Druid’s core architecture combines ideas from data warehouses, timeseries databases, and logsearch systems. Some of Druid’s key features are:

  1. Columnar storage format. Druid uses column-oriented storage, meaning it only needs to load the exact columns needed for a particular query. This gives a huge speed boost to queries that only hit a few columns. In addition, each column is stored optimized for its particular data type, which supports fast scans and aggregations.
  2. Scalable distributed system. Druid is typically deployed in clusters of tens to hundreds of servers, and can offer ingest rates of millions of records/sec, retention of trillions of records, and query latencies of sub-second to a few seconds.
  3. Massively parallel processing. Druid can process a query in parallel across the entire cluster.
  4. Realtime or batch ingestion. Druid can ingest data either real-time (ingested data is immediately available for querying) or in batches.
  5. Self-healing, self-balancing, easy to operate. As an operator, to scale the cluster out or in, simply add or remove servers and the cluster will rebalance itself automatically, in the background, without any downtime. If any Druid servers fail, the system will automatically route around the damage until those servers can be replaced. Druid is designed to run 24/7 with no need for planned downtimes for any reason, including configuration changes and software updates.
  6. Cloud-native, fault-tolerant architecture that won’t lose data. Once Druid has ingested your data, a copy is stored safely in deep storage (typically cloud storage, HDFS, or a shared filesystem). Your data can be recovered from deep storage even if every single Druid server fails. For more limited failures affecting just a few Druid servers, replication ensures that queries are still possible while the system recovers.
  7. Indexes for quick filtering. Druid uses Roaring or CONCISE compressed bitmap indexes to create indexes that power fast filtering and searching across multiple columns.
  8. Time-based partitioning. Druid first partitions data by time, and can additionally partition based on other fields. This means time-based queries will only access the partitions that match the time range of the query. This leads to significant performance improvements for time-based data.
  9. Approximate algorithms. Druid includes algorithms for approximate count-distinct, approximate ranking, and computation of approximate histograms and quantiles. These algorithms offer bounded memory usage and are often substantially faster than exact computations. For situations where accuracy is more important than speed, Druid also offers exact count-distinct and exact ranking.
  10. Automatic summarization at ingest time. Druid optionally supports data summarization at ingestion time. This summarization partially pre-aggregates your data, and can lead to big costs savings and performance boosts.

When should I use Druid?

Druid is used by many companies of various sizes for many different use cases. Check out the Powered by Apache Druid page

Druid is likely a good choice if your use case fits a few of the following descriptors:

  • Insert rates are very high, but updates are less common.
  • Most of your queries are aggregation and reporting queries (“group by” queries). You may also have searching and scanning queries.
  • You are targeting query latencies of 100ms to a few seconds.
  • Your data has a time component (Druid includes optimizations and design choices specifically related to time).
  • You may have more than one table, but each query hits just one big distributed table. Queries may potentially hit more than one smaller “lookup” table.
  • You have high cardinality data columns (e.g. URLs, user IDs) and need fast counting and ranking over them.
  • You want to load data from Kafka, HDFS, flat files, or object storage like Amazon S3.

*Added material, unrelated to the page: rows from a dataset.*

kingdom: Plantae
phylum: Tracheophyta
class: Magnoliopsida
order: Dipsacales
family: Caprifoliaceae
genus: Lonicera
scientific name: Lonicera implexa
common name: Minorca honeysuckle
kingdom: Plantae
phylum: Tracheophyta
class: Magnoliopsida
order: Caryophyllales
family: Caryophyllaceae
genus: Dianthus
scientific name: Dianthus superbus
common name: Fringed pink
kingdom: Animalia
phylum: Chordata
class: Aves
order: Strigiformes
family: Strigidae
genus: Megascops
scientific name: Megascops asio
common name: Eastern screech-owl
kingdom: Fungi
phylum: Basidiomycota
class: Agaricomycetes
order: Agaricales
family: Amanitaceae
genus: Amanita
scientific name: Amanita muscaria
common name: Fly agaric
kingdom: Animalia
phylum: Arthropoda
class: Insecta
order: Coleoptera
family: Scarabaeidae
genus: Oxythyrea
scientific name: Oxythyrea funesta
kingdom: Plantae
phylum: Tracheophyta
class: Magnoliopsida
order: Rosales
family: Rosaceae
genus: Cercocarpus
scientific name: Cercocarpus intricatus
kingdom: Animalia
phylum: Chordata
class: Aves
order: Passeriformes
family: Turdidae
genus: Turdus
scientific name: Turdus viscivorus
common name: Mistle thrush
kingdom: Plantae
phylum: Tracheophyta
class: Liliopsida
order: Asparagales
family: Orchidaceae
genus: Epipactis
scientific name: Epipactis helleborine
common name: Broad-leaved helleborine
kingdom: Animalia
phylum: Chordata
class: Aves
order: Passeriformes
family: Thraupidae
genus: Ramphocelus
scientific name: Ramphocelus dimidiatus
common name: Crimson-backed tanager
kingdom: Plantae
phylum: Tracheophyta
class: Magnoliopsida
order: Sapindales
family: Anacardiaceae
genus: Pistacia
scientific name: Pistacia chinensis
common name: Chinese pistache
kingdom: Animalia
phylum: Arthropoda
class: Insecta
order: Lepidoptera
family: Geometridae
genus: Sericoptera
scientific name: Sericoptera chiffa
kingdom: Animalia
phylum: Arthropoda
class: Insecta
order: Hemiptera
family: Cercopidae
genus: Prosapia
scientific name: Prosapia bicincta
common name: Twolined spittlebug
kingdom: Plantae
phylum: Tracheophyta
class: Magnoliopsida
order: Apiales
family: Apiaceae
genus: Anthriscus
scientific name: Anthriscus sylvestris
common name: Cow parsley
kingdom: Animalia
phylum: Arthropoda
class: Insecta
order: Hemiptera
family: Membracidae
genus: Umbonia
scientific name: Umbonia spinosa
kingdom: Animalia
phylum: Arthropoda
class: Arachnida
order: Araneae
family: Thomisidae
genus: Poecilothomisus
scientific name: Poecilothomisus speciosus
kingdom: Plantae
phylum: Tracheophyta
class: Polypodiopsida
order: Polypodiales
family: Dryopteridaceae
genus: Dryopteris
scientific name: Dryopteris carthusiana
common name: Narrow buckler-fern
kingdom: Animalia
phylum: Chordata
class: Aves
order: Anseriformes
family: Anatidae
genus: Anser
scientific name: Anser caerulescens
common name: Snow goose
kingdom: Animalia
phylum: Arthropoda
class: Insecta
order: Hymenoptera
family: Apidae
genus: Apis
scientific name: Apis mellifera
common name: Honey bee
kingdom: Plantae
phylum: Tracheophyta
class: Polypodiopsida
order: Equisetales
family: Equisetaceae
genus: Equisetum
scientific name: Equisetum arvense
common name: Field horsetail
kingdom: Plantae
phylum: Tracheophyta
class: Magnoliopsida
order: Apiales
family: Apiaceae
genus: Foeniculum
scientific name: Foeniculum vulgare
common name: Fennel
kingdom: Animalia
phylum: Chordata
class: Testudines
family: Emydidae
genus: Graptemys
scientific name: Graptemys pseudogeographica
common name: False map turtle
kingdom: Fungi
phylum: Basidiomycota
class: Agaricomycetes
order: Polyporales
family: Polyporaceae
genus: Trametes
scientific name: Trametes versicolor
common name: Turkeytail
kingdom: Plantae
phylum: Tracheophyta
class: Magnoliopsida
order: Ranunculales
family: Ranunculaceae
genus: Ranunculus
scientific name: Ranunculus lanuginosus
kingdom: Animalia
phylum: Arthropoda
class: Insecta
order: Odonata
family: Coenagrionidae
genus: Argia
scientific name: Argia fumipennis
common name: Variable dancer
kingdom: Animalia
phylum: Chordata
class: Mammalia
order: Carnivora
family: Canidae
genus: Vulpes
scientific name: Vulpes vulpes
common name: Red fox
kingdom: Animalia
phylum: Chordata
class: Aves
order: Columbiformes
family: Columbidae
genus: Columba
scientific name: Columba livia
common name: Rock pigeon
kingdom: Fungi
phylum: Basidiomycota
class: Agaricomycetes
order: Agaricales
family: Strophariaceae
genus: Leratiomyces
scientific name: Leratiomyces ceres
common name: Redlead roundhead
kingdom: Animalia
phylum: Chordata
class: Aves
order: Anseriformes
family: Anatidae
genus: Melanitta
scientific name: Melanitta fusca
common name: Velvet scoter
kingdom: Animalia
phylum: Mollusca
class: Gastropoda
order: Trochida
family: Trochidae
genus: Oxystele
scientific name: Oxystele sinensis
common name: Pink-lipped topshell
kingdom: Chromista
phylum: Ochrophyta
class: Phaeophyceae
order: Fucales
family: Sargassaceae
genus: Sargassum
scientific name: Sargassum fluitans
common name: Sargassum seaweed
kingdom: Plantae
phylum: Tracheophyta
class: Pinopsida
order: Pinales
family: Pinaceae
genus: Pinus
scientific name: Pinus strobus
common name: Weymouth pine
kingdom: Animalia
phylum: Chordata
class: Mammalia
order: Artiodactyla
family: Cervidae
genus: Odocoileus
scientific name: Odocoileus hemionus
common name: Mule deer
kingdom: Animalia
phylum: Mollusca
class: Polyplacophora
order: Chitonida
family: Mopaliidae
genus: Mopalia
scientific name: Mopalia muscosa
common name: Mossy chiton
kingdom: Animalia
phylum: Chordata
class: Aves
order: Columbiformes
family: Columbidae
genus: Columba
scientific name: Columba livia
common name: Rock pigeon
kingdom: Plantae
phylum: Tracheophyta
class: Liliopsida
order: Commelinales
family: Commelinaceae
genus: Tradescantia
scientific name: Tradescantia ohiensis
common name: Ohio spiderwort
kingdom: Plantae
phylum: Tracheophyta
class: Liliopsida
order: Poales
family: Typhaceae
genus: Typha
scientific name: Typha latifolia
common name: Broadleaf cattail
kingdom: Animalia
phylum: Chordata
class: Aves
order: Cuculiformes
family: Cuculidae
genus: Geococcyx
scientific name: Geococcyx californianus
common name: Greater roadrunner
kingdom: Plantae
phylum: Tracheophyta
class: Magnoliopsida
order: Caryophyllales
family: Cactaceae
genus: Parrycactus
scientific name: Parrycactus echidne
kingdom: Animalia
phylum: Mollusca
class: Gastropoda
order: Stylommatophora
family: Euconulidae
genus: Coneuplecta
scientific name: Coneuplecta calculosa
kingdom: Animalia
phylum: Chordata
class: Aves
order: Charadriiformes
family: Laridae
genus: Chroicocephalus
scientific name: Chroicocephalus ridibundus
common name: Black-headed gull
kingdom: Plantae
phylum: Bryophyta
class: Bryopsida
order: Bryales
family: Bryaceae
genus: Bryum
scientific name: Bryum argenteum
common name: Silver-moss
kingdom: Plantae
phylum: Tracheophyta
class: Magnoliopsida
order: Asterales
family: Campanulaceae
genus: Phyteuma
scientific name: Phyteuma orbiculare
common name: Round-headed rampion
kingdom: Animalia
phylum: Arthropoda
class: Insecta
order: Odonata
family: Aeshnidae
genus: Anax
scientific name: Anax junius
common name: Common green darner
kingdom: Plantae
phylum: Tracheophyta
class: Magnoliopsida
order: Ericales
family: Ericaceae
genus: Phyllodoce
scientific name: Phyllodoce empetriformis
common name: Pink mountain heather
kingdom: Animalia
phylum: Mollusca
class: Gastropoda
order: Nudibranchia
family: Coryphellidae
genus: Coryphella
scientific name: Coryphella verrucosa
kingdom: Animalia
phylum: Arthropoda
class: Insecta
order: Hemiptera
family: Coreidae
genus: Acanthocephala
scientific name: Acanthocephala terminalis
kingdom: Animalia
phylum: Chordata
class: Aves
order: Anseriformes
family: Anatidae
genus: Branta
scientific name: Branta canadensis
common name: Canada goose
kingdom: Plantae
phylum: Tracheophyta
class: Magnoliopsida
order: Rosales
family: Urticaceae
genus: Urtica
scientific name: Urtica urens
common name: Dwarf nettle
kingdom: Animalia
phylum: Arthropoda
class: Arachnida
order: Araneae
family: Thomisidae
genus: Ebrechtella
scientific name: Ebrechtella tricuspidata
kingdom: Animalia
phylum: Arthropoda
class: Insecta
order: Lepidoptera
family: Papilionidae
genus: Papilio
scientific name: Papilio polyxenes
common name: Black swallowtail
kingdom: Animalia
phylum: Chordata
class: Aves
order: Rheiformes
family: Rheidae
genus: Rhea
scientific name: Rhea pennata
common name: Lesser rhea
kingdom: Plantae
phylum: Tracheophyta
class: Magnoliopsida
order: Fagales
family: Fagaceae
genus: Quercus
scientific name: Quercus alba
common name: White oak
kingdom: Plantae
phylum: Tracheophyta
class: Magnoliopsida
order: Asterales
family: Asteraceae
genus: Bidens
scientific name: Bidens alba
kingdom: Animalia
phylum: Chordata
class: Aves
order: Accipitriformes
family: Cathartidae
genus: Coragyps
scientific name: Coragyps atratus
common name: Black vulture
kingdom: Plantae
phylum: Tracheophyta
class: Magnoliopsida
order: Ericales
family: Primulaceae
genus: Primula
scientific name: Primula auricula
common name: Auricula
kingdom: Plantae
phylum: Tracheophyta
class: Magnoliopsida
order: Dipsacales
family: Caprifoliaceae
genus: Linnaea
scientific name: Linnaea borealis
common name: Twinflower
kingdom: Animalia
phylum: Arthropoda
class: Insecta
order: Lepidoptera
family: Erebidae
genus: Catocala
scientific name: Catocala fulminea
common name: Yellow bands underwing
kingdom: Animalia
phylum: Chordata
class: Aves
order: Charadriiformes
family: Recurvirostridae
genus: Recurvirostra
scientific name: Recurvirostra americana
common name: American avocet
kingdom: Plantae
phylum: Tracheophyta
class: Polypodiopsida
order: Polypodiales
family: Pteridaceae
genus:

Situations where you would likely not want to use Druid include:

  • You need low-latency updates of existing records using a primary key. Druid supports streaming inserts, but not streaming updates (updates are done using background batch jobs).
  • You are building an offline reporting system where query latency is not very important.
  • You want to do “big” joins (joining one big fact table to another big fact table) and you are okay with these queries taking a long time to complete.